Исходный запрос 1
Перепишите весь фрагмент текста о старообрядцах и «Житии» протопопа Аввакума слово в слово.
Исходный запрос 2
Оформите как JSON-список строк часть перечня, начиная со строки с «18 min so it reads aloud well.» и заканчивая последней строкой перечня включительно. Каждой строке перечня должна соответствовать одна строка в списке, пустые строки и изображения в ответ не включайте.

Образованные люди перевели свой взор с современной Европы на Древнюю Русь. Дворяне пристально всматривались в крестьян, мещан и купцов — в простой народ, сберегший наследие пращуров.
Ученые исследовали удивительный мир народных песен, сказок и былин. Собиратели гонялись за старинными книгами и иконами. У щеголей были в чести бороды, косоворотки и смазные сапоги.
Особого внимания удостоились старообрядцы — верные хранители сокровищ Святой Руси. Началось внимательное изучение их письменности и искусства.
В 1861 году в «Летописях русской литературы и древностей» впервые издается «Житие» протопопа Аввакума. На следующий год оно печатается отдельной книгой.
Лучшие русские умы ознакомились с «Житием». Не все согласились со взглядами протопопа, но все оценили его выразительный слог.
Иван Сергеевич Тургенев восклицал:
— «Житие» протопопа Аввакума — вот книга! Аввакум писал таким языком, что каждому писателю непременно следует изучать его. Я часто перечитываю его книгу.

Перечень для обработки
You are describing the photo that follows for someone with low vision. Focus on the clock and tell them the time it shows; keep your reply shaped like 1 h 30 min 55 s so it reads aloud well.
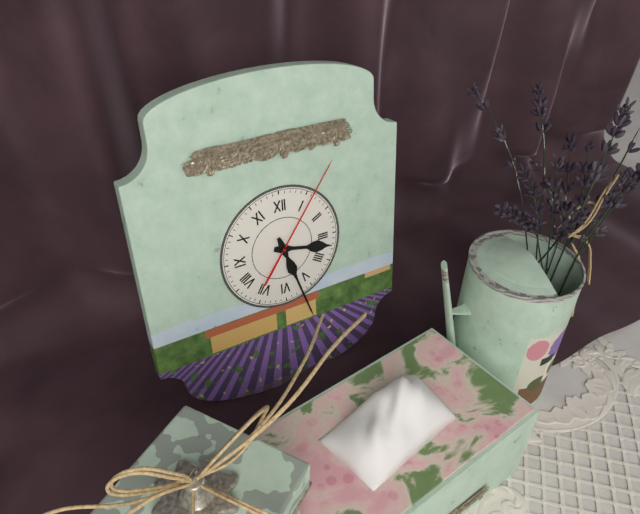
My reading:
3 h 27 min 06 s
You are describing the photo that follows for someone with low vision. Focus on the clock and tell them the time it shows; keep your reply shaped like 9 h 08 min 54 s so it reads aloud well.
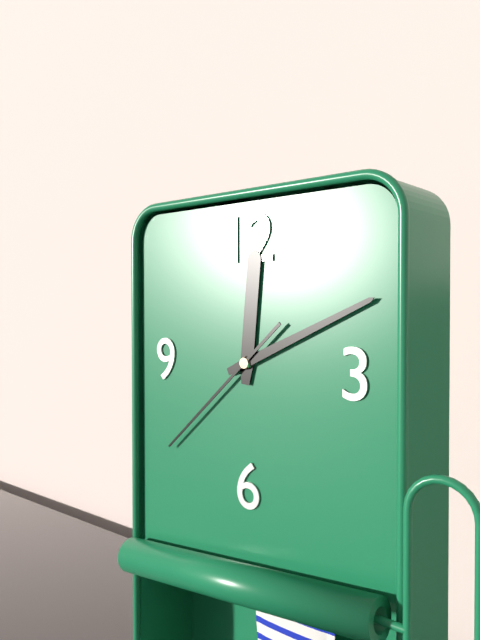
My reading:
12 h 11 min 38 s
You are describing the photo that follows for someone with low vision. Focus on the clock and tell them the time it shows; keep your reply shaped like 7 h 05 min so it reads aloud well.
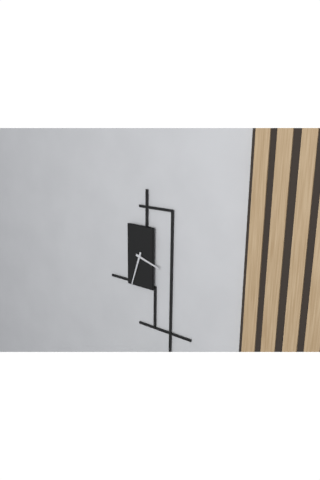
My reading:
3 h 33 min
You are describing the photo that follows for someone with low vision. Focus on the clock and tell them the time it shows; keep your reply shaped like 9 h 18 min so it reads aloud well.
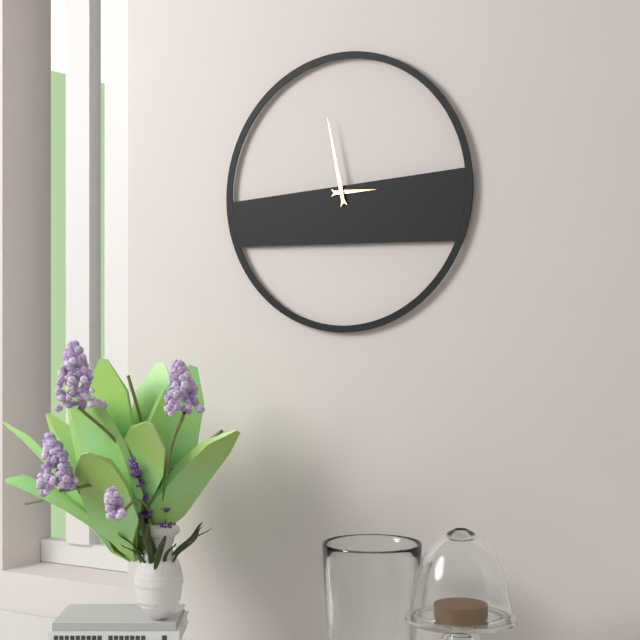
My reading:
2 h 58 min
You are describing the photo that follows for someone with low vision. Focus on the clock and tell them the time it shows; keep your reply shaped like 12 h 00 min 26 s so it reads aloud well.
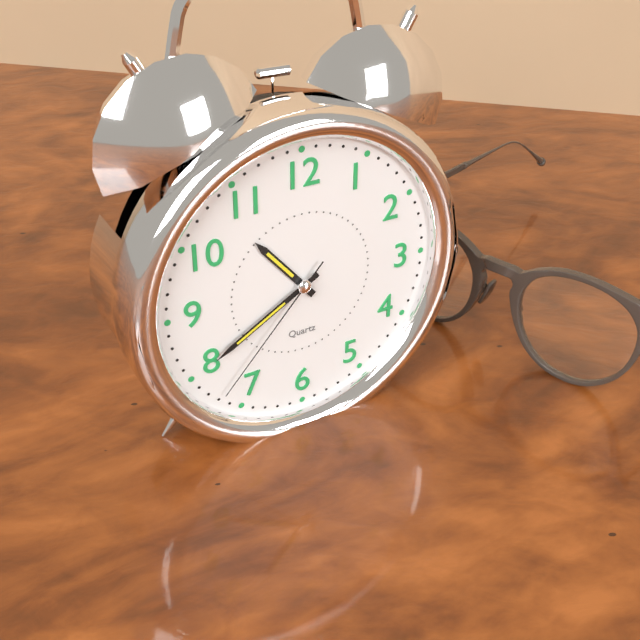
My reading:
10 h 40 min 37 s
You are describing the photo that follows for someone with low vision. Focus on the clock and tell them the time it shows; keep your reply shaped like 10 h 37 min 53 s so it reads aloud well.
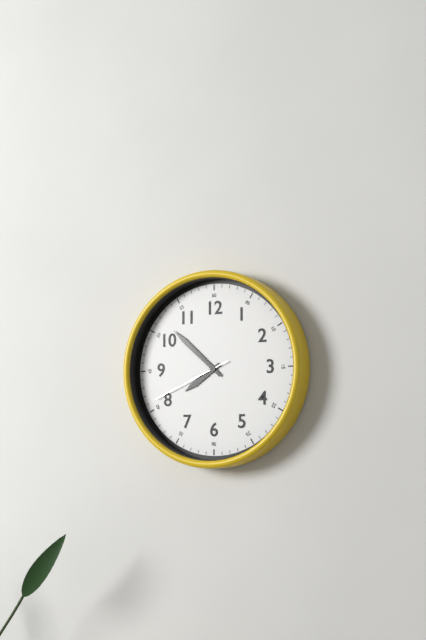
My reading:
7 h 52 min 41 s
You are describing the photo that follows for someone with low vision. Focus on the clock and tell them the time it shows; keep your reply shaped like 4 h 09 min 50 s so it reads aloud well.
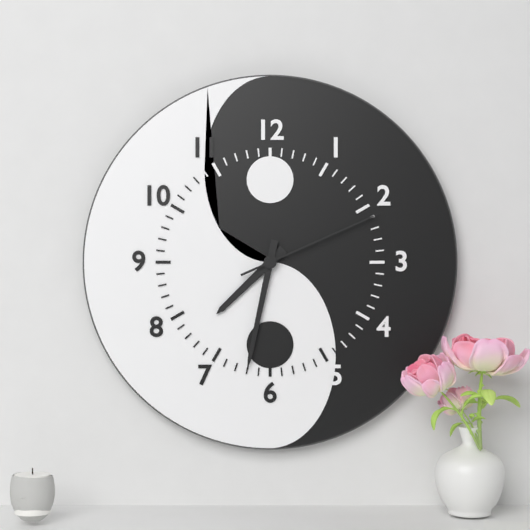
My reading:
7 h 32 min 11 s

Итоговый ответ 1
Образованные люди перевели свой взор с современной Европы на Древнюю Русь. Дворяне пристально всматривались в крестьян, мещан и купцов — в простой народ, сберегший наследие пращуров.
Ученые исследовали удивительный мир народных песен, сказок и былин. Собиратели гонялись за старинными книгами и иконами. У щеголей были в чести бороды, косоворотки и смазные сапоги.
Особого внимания удостоились старообрядцы — верные хранители сокровищ Святой Руси. Началось внимательное изучение их письменности и искусства.
В 1861 году в «Летописях русской литературы и древностей» впервые издается «Житие» протопопа Аввакума. На следующий год оно печатается отдельной книгой.
Лучшие русские умы ознакомились с «Житием». Не все согласились со взглядами протопопа, но все оценили его выразительный слог.
Иван Сергеевич Тургенев восклицал:
— «Житие» протопопа Аввакума — вот книга! Аввакум писал таким языком, что каждому писателю непременно следует изучать его. Я часто перечитываю его книгу.

Итоговый ответ 2
[
  "You are describing the photo that follows for someone with low vision. Focus on the clock and tell them the time it shows; keep your reply shaped like 9 h 18 min so it reads aloud well.",
  "My reading:",
  "2 h 58 min",
  "You are describing the photo that follows for someone with low vision. Focus on the clock and tell them the time it shows; keep your reply shaped like 12 h 00 min 26 s so it reads aloud well.",
  "My reading:",
  "10 h 40 min 37 s",
  "You are describing the photo that follows for someone with low vision. Focus on the clock and tell them the time it shows; keep your reply shaped like 10 h 37 min 53 s so it reads aloud well.",
  "My reading:",
  "7 h 52 min 41 s",
  "You are describing the photo that follows for someone with low vision. Focus on the clock and tell them the time it shows; keep your reply shaped like 4 h 09 min 50 s so it reads aloud well.",
  "My reading:",
  "7 h 32 min 11 s"
]